* _WHAT IS REQUIRED_: Find every line in the entries that holds the string "middle" and report it.

Collected data
<<<<

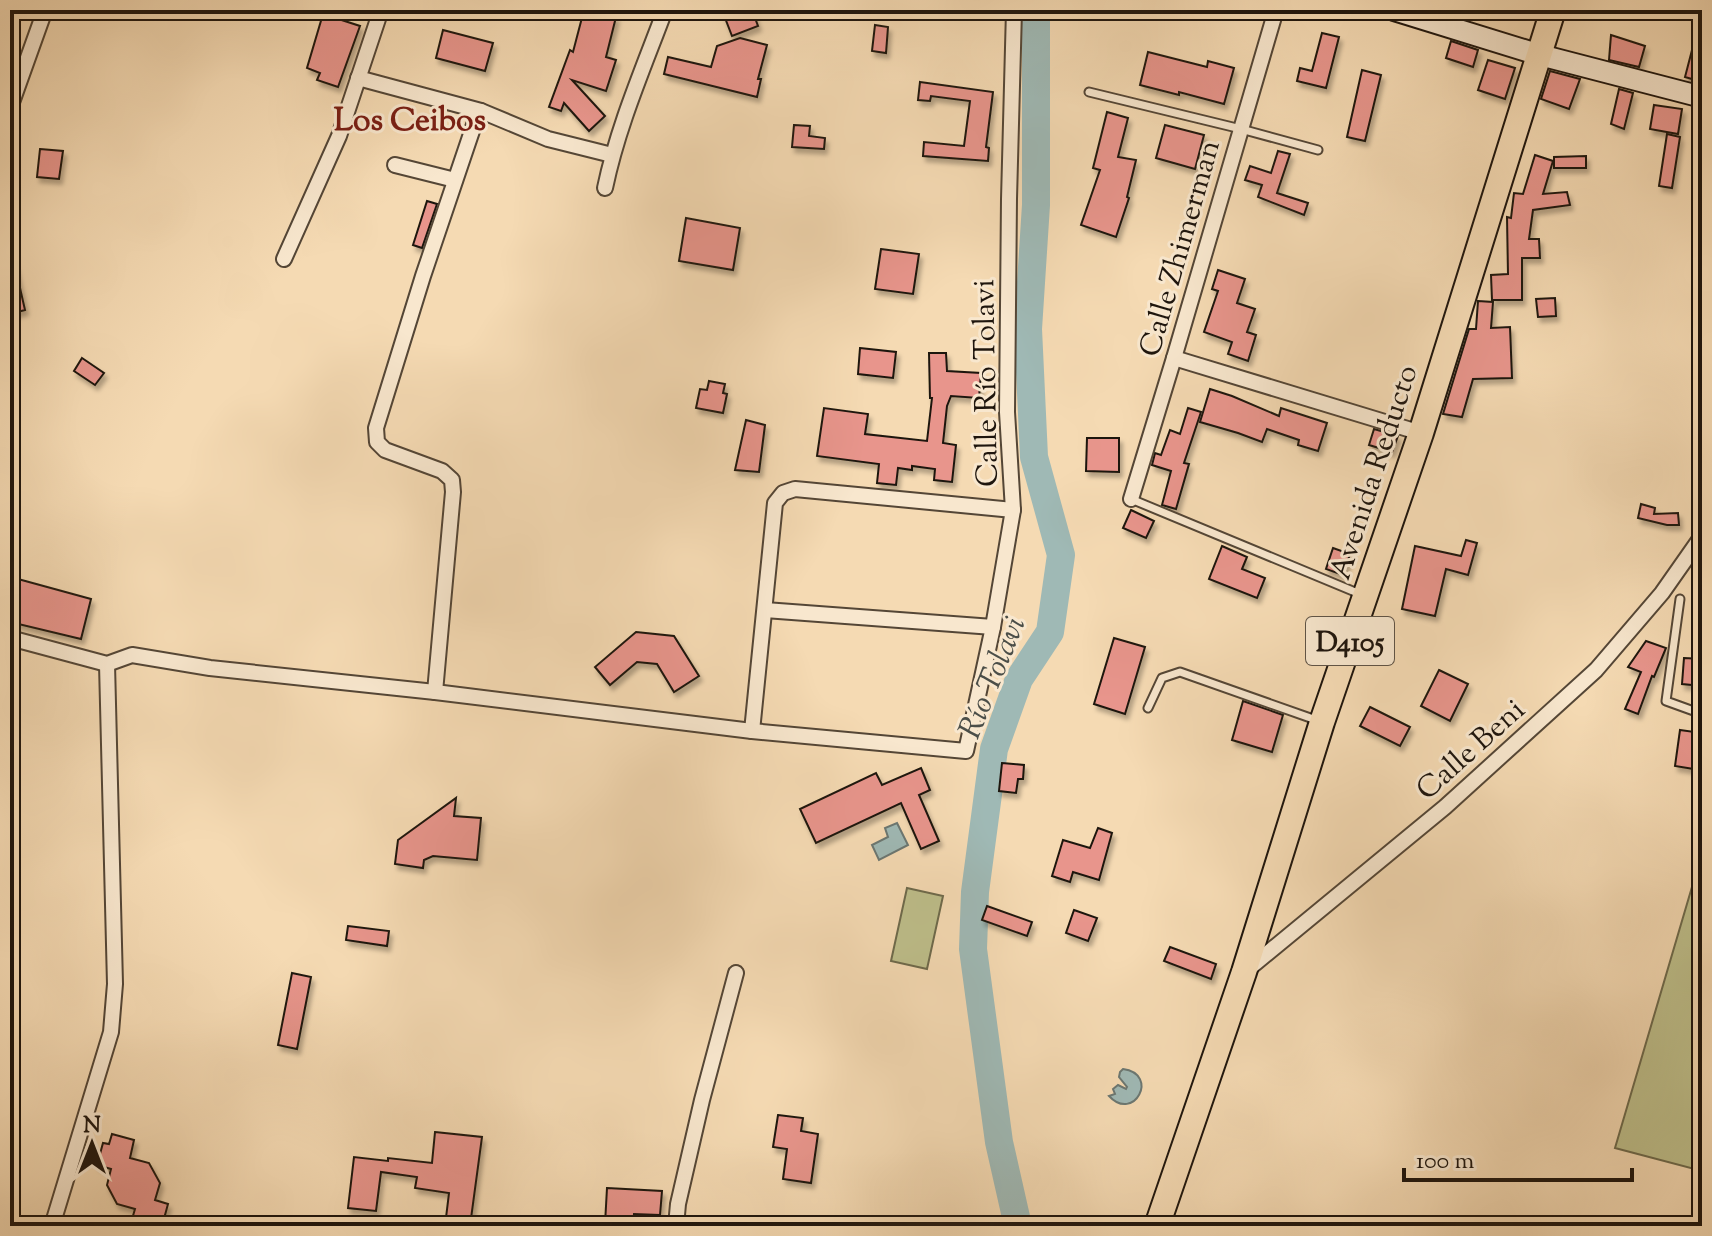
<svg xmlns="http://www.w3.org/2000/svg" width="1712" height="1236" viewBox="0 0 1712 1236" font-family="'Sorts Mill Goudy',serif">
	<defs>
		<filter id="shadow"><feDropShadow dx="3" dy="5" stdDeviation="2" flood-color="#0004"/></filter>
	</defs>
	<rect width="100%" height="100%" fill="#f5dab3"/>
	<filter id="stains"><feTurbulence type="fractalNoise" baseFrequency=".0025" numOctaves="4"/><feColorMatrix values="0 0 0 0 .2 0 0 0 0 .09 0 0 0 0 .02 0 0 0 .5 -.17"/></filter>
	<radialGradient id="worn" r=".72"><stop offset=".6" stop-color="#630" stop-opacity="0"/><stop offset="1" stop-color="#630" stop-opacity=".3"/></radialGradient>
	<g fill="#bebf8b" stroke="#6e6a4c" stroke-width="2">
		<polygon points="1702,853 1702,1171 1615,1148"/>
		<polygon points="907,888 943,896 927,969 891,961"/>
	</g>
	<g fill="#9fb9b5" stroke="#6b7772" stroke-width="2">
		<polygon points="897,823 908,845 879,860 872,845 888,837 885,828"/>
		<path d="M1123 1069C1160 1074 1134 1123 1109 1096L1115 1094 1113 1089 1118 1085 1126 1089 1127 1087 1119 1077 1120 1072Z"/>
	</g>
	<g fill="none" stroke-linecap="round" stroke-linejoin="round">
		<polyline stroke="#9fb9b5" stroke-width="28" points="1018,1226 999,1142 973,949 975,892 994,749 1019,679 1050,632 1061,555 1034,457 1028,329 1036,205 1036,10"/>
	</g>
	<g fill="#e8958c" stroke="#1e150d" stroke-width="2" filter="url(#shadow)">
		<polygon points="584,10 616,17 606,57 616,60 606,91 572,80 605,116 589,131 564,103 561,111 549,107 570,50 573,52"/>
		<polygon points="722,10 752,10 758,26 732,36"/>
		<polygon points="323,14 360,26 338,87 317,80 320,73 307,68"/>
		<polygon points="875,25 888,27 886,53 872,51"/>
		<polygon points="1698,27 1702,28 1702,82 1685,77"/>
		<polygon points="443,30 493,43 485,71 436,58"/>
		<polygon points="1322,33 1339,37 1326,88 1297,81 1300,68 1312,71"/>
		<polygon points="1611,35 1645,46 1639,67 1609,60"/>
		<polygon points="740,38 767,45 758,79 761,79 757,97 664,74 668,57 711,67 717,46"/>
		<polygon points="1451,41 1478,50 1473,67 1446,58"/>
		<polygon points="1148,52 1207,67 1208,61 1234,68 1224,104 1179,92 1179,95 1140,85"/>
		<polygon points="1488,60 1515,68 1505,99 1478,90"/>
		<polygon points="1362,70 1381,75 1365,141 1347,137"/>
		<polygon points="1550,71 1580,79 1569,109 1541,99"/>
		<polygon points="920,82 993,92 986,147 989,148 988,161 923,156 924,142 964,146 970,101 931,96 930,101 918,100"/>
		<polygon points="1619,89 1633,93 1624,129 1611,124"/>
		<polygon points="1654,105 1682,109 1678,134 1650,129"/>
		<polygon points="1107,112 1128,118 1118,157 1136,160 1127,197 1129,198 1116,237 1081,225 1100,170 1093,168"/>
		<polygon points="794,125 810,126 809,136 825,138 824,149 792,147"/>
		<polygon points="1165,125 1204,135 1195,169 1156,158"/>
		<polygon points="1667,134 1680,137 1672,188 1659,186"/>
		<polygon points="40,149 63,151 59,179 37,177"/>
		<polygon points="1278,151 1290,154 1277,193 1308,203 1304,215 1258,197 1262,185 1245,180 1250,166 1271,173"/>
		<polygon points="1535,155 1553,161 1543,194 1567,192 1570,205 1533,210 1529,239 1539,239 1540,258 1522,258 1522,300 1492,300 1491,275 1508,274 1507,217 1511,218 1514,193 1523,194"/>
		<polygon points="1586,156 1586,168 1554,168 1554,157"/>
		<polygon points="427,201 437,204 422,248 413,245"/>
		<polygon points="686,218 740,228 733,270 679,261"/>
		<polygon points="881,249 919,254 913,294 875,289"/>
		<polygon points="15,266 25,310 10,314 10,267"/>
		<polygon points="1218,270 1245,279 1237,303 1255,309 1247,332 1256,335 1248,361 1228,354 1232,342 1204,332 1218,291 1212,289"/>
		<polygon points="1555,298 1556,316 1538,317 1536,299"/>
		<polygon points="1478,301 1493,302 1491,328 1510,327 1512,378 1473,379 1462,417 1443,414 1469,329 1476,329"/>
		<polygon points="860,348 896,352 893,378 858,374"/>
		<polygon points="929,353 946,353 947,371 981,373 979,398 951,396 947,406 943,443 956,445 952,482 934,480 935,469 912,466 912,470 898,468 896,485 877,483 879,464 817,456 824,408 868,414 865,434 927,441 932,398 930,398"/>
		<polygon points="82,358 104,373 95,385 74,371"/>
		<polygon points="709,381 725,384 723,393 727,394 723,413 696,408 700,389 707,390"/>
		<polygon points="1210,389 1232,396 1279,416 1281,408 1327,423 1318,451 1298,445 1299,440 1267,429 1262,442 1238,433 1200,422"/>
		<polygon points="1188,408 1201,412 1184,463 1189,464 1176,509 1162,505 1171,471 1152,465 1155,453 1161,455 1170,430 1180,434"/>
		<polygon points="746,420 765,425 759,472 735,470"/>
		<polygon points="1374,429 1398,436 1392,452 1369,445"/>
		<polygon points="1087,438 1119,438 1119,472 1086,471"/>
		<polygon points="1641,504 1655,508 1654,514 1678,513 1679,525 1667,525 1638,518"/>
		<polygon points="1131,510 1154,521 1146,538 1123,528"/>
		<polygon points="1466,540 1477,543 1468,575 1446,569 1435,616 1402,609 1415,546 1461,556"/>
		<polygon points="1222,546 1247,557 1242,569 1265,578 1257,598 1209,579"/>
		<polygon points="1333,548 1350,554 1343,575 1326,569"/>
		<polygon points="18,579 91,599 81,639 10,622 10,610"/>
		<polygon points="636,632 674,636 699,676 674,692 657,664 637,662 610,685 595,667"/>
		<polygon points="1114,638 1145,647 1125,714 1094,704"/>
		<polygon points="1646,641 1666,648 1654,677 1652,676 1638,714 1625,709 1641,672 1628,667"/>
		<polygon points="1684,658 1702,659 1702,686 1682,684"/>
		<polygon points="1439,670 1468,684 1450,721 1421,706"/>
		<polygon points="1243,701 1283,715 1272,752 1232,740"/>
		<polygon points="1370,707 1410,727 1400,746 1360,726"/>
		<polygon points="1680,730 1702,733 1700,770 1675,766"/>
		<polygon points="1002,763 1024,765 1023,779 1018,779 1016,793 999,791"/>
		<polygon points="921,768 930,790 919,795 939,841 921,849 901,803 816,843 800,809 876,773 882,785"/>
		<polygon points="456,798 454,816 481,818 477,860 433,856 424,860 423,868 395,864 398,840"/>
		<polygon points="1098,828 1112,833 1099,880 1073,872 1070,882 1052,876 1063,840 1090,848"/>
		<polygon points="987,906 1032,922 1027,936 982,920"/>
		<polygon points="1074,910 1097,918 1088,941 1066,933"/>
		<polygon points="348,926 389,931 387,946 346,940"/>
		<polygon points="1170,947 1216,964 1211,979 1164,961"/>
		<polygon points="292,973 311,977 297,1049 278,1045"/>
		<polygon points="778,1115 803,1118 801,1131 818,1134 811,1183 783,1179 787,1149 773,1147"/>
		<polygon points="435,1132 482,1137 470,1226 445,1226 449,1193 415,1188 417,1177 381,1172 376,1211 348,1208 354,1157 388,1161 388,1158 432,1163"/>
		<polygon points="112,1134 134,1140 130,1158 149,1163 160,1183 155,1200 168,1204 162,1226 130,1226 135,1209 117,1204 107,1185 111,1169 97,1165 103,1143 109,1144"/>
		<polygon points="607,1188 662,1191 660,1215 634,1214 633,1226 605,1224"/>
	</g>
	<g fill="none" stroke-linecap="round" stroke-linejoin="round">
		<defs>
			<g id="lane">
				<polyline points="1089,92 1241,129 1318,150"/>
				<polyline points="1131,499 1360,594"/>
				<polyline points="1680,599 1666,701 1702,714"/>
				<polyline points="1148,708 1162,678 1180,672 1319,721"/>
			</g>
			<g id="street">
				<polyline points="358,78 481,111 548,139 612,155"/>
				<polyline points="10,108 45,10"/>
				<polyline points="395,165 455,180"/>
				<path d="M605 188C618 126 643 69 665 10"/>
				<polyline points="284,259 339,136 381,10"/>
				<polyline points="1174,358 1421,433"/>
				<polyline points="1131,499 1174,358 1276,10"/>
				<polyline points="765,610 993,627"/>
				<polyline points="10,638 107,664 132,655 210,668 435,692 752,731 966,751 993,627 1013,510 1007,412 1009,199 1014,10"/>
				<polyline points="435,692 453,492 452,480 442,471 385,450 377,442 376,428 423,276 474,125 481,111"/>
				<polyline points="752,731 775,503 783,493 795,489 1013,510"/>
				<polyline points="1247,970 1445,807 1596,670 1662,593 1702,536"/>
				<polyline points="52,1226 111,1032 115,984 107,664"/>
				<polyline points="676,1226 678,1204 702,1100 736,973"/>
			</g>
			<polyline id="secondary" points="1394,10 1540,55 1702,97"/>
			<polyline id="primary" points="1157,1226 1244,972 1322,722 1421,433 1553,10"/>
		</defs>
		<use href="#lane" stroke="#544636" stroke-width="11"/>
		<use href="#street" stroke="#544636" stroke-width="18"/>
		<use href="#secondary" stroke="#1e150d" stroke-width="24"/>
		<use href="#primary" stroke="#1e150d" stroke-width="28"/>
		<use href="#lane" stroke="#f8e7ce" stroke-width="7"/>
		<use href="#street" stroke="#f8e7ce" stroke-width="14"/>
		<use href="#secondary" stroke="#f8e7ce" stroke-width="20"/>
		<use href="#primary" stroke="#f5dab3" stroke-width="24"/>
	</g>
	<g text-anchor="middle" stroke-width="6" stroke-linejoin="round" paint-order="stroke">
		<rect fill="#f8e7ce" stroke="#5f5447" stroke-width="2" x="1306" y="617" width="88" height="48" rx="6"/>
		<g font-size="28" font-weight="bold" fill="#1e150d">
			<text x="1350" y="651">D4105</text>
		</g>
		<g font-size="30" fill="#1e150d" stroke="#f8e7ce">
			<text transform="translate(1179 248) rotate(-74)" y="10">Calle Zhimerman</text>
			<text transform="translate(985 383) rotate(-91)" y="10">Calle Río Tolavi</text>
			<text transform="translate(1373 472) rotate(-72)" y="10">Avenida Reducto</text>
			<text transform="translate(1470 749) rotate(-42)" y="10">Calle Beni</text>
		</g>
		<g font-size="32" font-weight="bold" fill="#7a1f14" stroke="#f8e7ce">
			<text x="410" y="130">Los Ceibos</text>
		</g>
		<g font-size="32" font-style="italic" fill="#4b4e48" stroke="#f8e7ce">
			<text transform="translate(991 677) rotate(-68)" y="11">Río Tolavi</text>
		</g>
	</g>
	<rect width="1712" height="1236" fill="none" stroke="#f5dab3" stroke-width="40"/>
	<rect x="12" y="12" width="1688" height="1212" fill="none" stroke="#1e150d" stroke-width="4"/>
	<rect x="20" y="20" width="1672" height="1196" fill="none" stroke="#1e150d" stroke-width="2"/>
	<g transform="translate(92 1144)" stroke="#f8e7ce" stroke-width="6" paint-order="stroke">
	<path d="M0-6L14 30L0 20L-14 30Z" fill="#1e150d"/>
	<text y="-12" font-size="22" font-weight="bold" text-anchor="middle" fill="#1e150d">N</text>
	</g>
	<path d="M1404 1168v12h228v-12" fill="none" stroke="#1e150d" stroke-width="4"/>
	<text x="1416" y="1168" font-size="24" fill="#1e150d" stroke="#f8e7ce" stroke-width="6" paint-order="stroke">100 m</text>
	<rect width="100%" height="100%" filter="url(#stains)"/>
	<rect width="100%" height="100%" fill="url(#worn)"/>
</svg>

>>>>

* _TASK ANSWER_:
	<g text-anchor="middle" stroke-width="6" stroke-linejoin="round" paint-order="stroke">
	<text y="-12" font-size="22" font-weight="bold" text-anchor="middle" fill="#1e150d">N</text>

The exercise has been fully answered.